• Job
If a line of the records contains the word "محصولات", list it.

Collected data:
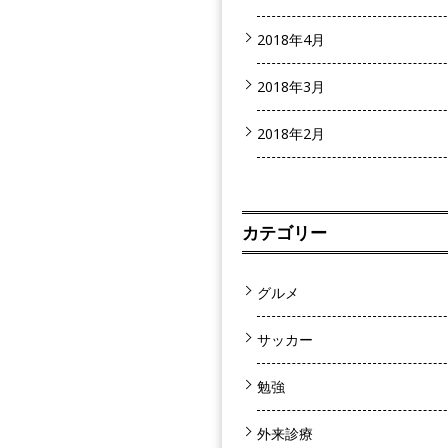
2018年4月
2018年3月
2018年2月
カテゴリー
グルメ
サッカー
勉強
外来診療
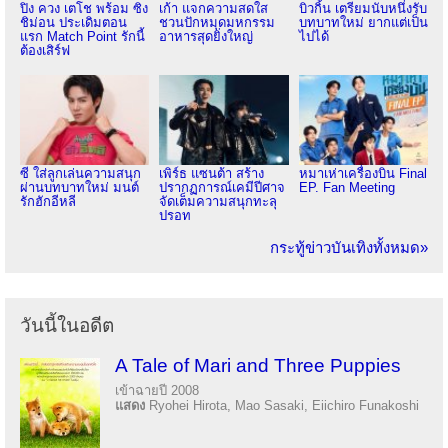
ปิง ควง เตโช พร้อม ซิง
เก้า แจกความสดใส
บิวกิ้น เตรียมนับหนึ่งรับ
ชิม่อน ประเดิมตอน
ชวนปักหมุดมหกรรม
บทบาทใหม่ ยากแต่เป็น
แรก Match Point รักนี้
อาหารสุดยิ่งใหญ่
ไปได้
ต้องเสิร์ฟ
ซี ใส่ลูกเล่นความสนุก
เพิร์ธ แซนต้า สร้าง
หมาเห่าเครื่องบิน Final
ผ่านบทบาทใหม่ มนต์
ปรากฏการณ์เคมีปีศาจ
EP. Fan Meeting
รักฮักอีหลี
จัดเต็มความสนุกทะลุ
ปรอท
กระทู้ข่าวบันเทิงทั้งหมด»
วันนี้ในอดีต
A Tale of Mari and Three Puppies
เข้าฉายปี 2008
แสดง
Ryohei Hirota, Mao Sasaki, Eiichiro Funakoshi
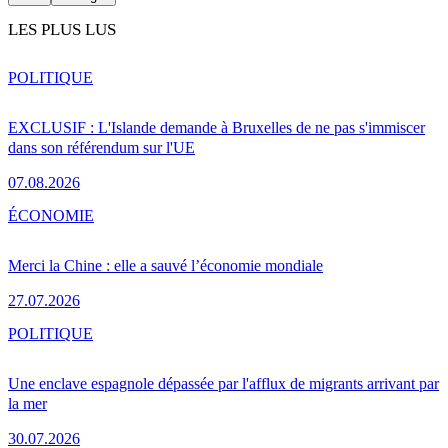
LES PLUS LUS
POLITIQUE
EXCLUSIF : L'Islande demande à Bruxelles de ne pas s'immiscer
dans son référendum sur l'UE
07.08.2026
ÉCONOMIE
Merci la Chine : elle a sauvé l’économie mondiale
27.07.2026
POLITIQUE
Une enclave espagnole dépassée par l'afflux de migrants arrivant par
la mer
30.07.2026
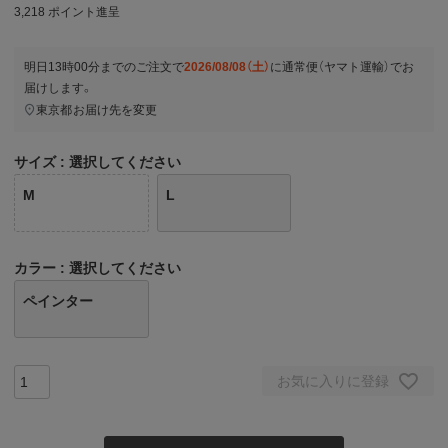
3,218
ポイント進呈
明日
13時00分
までのご注文で
2026/08/08（土）
に
通常便（ヤマト運輸）
でお
届けします。
東京都
お届け先を変更
サイズ
選択してください
M
L
カラー
選択してください
ペインター
お気に入りに登録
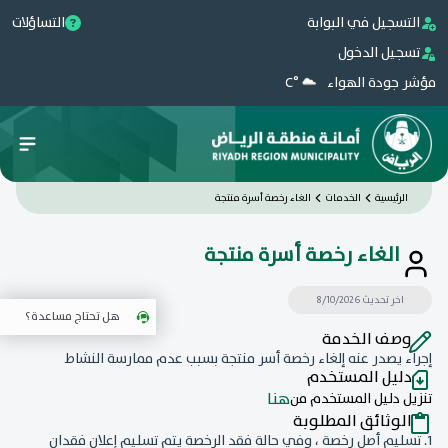
التسجيل في البوابة
التساؤلات
تسجيل الدخول
مؤشر جودة الهواء
°C
الرئيسية
الخدمات
الغاء رخصة أسرة منتجة
الغاء رخصة أسرة منتجة
اخر تحديث 8/10/2026
هل تحتاج مساعدة؟
وصف الخدمة
إجراء يصدر عنه إلغاء رخصة أسر منتجة بسبب عدم ممارسة النشاط
دليل المستخدم
هنا
تنزيل دليل المستخدم من
الوثائق المطلوبة
1. تسليم أصل رخصة ، وفي حالة فقد الرخصة يتم تسليم إعلان فقدان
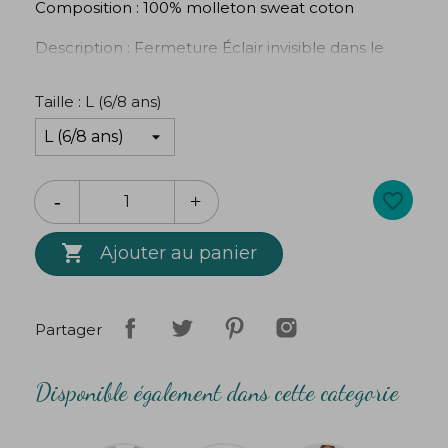
Composition : 100% molleton sweat coton
Description : Fermeture Éclair invisible dans le
dos. Large poche sur le devant de la robe.
Taille : L (6/8 ans)
Merci à la Compagnie M pour son joli patron !
Création
Bibop
&
Lula
favorite_border

Ajouter au panier
Partager
Disponible également dans cette categorie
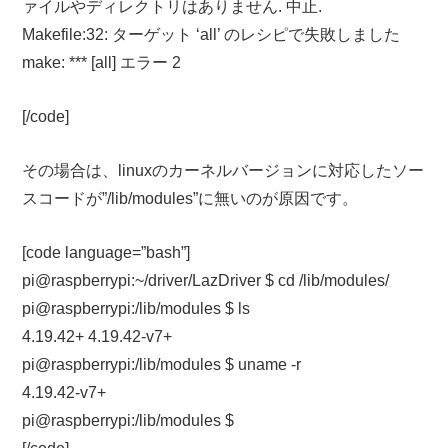
ァイルやディレクトリはありません. 中止.
Makefile:32: ターゲット ‘all’ のレシピで失敗しました
make: *** [all] エラー 2
[/code]
その場合は、linuxのカーネルバージョンに対応したソー
スコードが”/lib/modules”に無いのが原因です。
[code language=”bash”]
pi@raspberrypi:~/driver/LazDriver $ cd /lib/modules/
pi@raspberrypi:/lib/modules $ ls
4.19.42+ 4.19.42-v7+
pi@raspberrypi:/lib/modules $ uname -r
4.19.42-v7+
pi@raspberrypi:/lib/modules $
[/code]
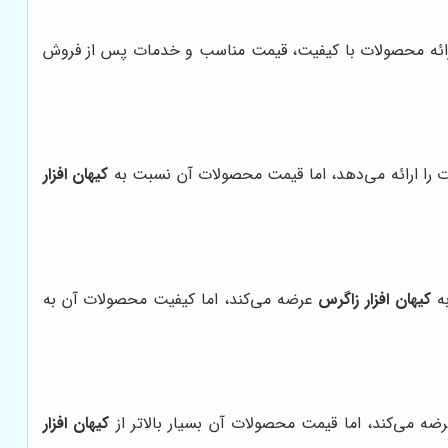
رائه محصولات با کیفیت، قیمت مناسب و خدمات پس از فروش
کیهان افزار
کیهان افزار زاگرس
عرضه می‌کند، اما کیفیت محصولات آن به
کیهان افزار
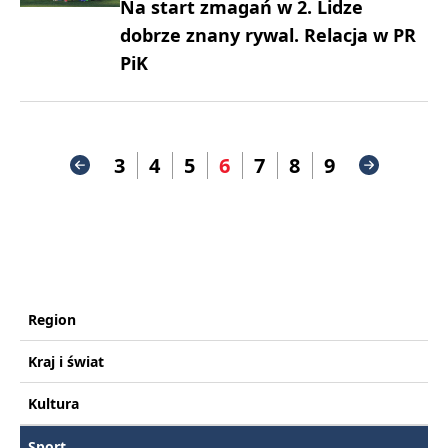
Na start zmagań w 2. Lidze
dobrze znany rywal. Relacja w PR
PiK
3
4
5
6
7
8
9
Region
Kraj i świat
Kultura
Sport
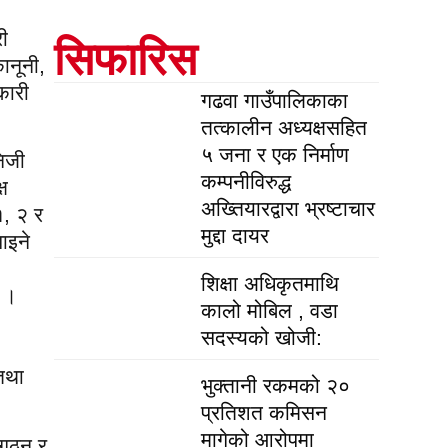
री
सिफारिस
ानूनी,
कारी
गढवा गाउँपालिकाका
तत्कालीन अध्यक्षसहित
५ जना र एक निर्माण
निजी
कम्पनीविरुद्ध
ष
अख्तियारद्वारा भ्रष्टाचार
१, २ र
मुद्दा दायर
ाइने
शिक्षा अधिकृतमाथि
छ ।
कालो मोबिल , वडा
सदस्यको खोजी:
 तथा
भुक्तानी रकमको २०
प्रतिशत कमिसन
मागेको आरोपमा
 गठन र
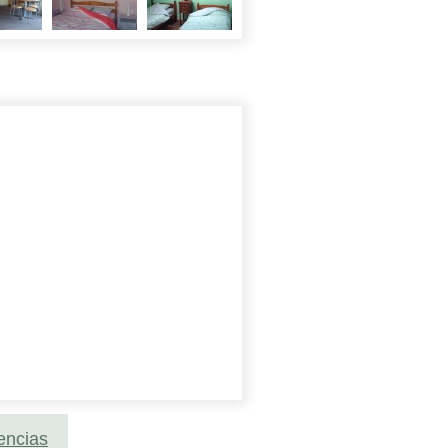
encias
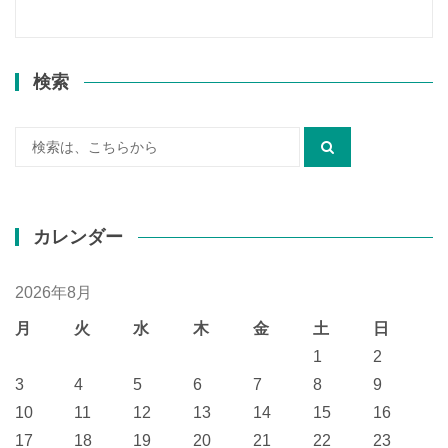
検索
検
索:
カレンダー
2026年8月
月
火
水
木
金
土
日
1
2
3
4
5
6
7
8
9
10
11
12
13
14
15
16
17
18
19
20
21
22
23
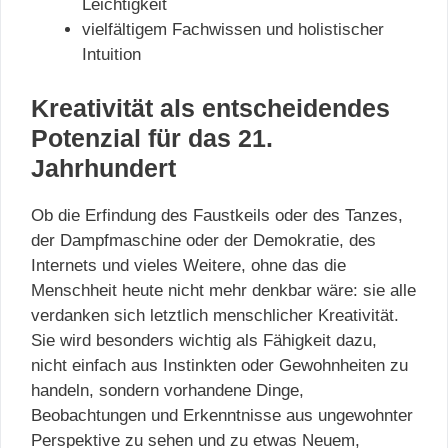
Leichtigkeit
vielfältigem Fachwissen und holistischer
Intuition
Kreativität als entscheidendes
Potenzial für das 21.
Jahrhundert
Ob die Erfindung des Faustkeils oder des Tanzes,
der Dampfmaschine oder der Demokratie, des
Internets und vieles Weitere, ohne das die
Menschheit heute nicht mehr denkbar wäre: sie alle
verdanken sich letztlich menschlicher Kreativität.
Sie wird besonders wichtig als Fähigkeit dazu,
nicht einfach aus Instinkten oder Gewohnheiten zu
handeln, sondern vorhandene Dinge,
Beobachtungen und Erkenntnisse aus ungewohnter
Perspektive zu sehen und zu etwas Neuem,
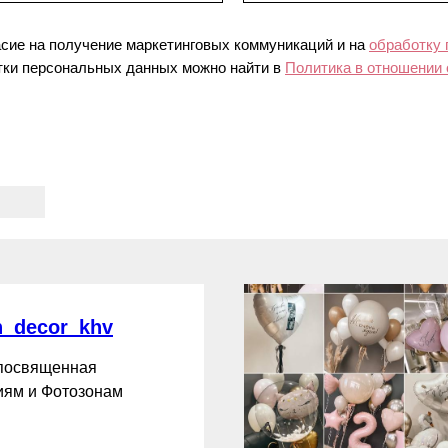
асие на получение маркетинговых коммуникаций и на
обработку
ки персональных данных можно найти в
Политика в отношении
_decor_khv
 посвященная
ям и Фотозонам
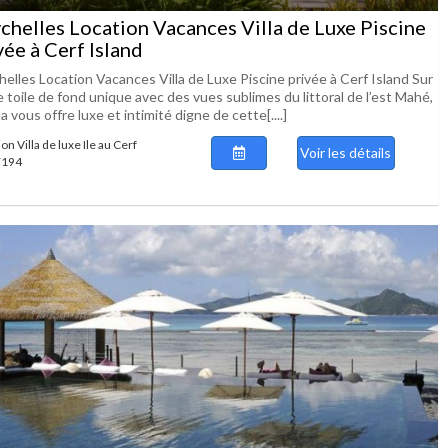
chelles Location Vacances Villa de Luxe Piscine
vée à Cerf Island
elles Location Vacances Villa de Luxe Piscine privée à Cerf Island Sur
 toile de fond unique avec des vues sublimes du littoral de l’est Mahé,
lla vous offre luxe et intimité digne de cette[....]
on Villa de luxe Ile au Cerf
Voir les détails
 7194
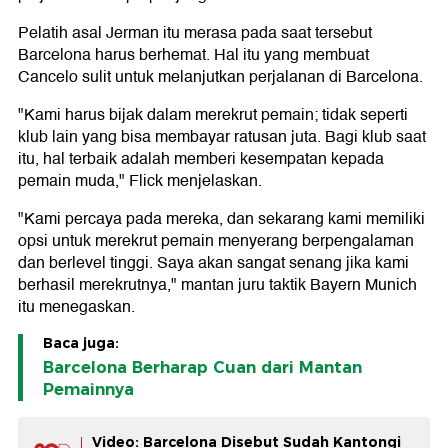
Pelatih asal Jerman itu merasa pada saat tersebut
Barcelona harus berhemat. Hal itu yang membuat
Cancelo sulit untuk melanjutkan perjalanan di Barcelona.
"Kami harus bijak dalam merekrut pemain; tidak seperti
klub lain yang bisa membayar ratusan juta. Bagi klub saat
itu, hal terbaik adalah memberi kesempatan kepada
pemain muda," Flick menjelaskan.
"Kami percaya pada mereka, dan sekarang kami memiliki
opsi untuk merekrut pemain menyerang berpengalaman
dan berlevel tinggi. Saya akan sangat senang jika kami
berhasil merekrutnya," mantan juru taktik Bayern Munich
itu menegaskan.
Baca juga:
Barcelona Berharap Cuan dari Mantan
Pemainnya
Video: Barcelona Disebut Sudah Kantongi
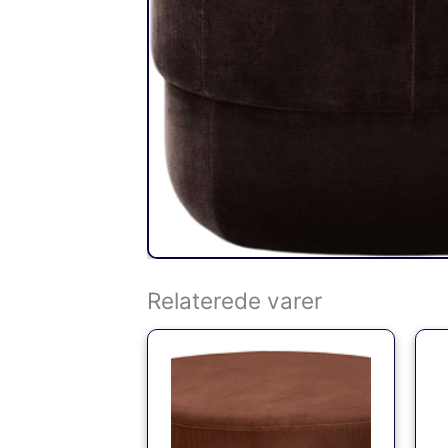
Relaterede varer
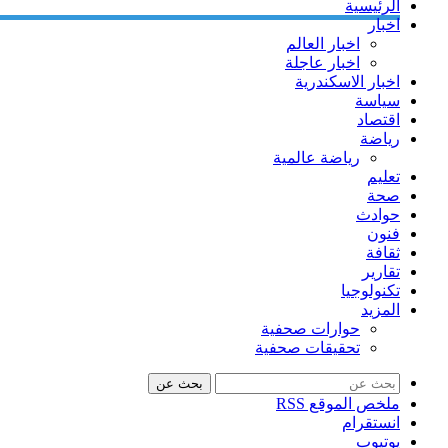
الرئيسية
اخبار
اخبار العالم
اخبار عاجلة
اخبار الاسكندرية
سياسة
اقتصاد
رياضة
رياضة عالمية
تعليم
صحة
حوادث
فنون
ثقافة
تقارير
تكنولوجيا
المزيد
حوارات صحفية
تحقيقات صحفية
بحث عن
ملخص الموقع RSS
انستقرام
يوتيوب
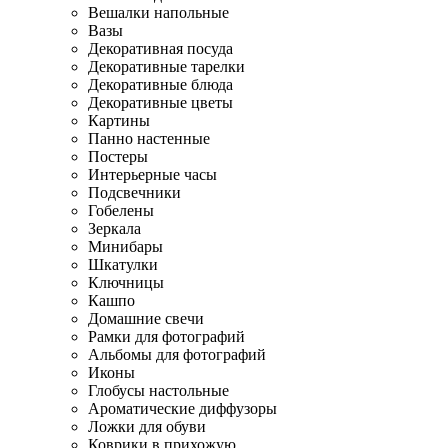
Вешалки напольные
Вазы
Декоративная посуда
Декоративные тарелки
Декоративные блюда
Декоративные цветы
Картины
Панно настенные
Постеры
Интерьерные часы
Подсвечники
Гобелены
Зеркала
Минибары
Шкатулки
Ключницы
Кашпо
Домашние свечи
Рамки для фотографий
Альбомы для фотографий
Иконы
Глобусы настольные
Ароматические диффузоры
Ложки для обуви
Коврики в прихожую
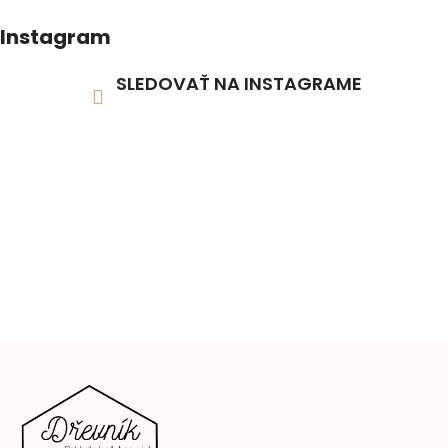
Instagram
SLEDOVAŤ NA INSTAGRAME
Z
á
p
ä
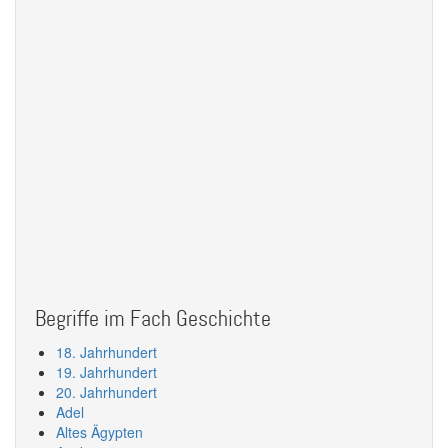
Begriffe im Fach Geschichte
18. Jahrhundert
19. Jahrhundert
20. Jahrhundert
Adel
Altes Ägypten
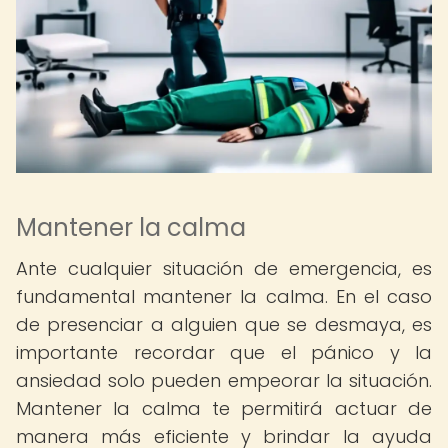
Mantener la calma
Ante cualquier situación de emergencia, es
fundamental mantener la calma. En el caso
de presenciar a alguien que se desmaya, es
importante recordar que el pánico y la
ansiedad solo pueden empeorar la situación.
Mantener la calma te permitirá actuar de
manera más eficiente y brindar la ayuda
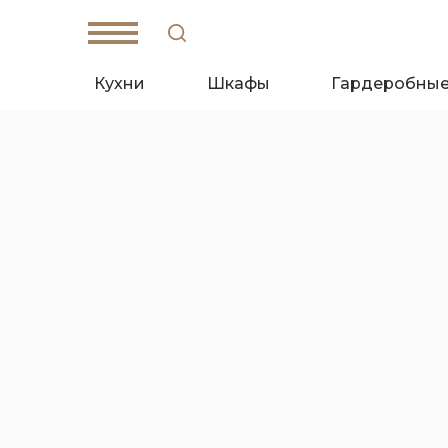
Кухни
Шкафы
Гардеробны
W
hat's App
T
elegam
Санкт-Петербург,
Кантемировская ул., д. 4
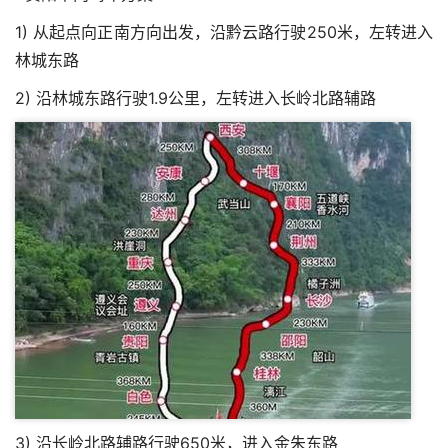
1) 从起点向正南方向出发，沿黔云路行驶250米，左转进入
林城东路
2) 沿林城东路行驶1.9公里，左转进入长岭北路辅路
3) 沿长岭北路辅路行驶650米，进入金朱东路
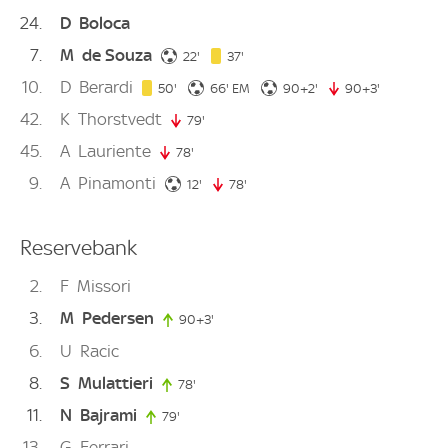
24
D
Boloca
7
M
de Souza
22. minute
37. minute
22'
37'
10
D
Berardi
50. minute
66. minute
92. minute
50'
66'
EM
90+2'
90+3'
93. minute
42
K
Thorstvedt
79'
79. minute
45
A
Lauriente
78'
78. minute
9
A
Pinamonti
12. minute
12'
78'
78. minute
Reservebank
2
F
Missori
3
M
Pedersen
90+3'
93. minute
6
U
Racic
8
S
Mulattieri
78'
78. minute
11
N
Bajrami
79'
79. minute
13
G
Ferrari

• Answer area
رائه محصولات با کیفیت، قیمت مناسب و خدمات پس از فروش
عرضه می‌کند، اما کیفیت محصولات آن به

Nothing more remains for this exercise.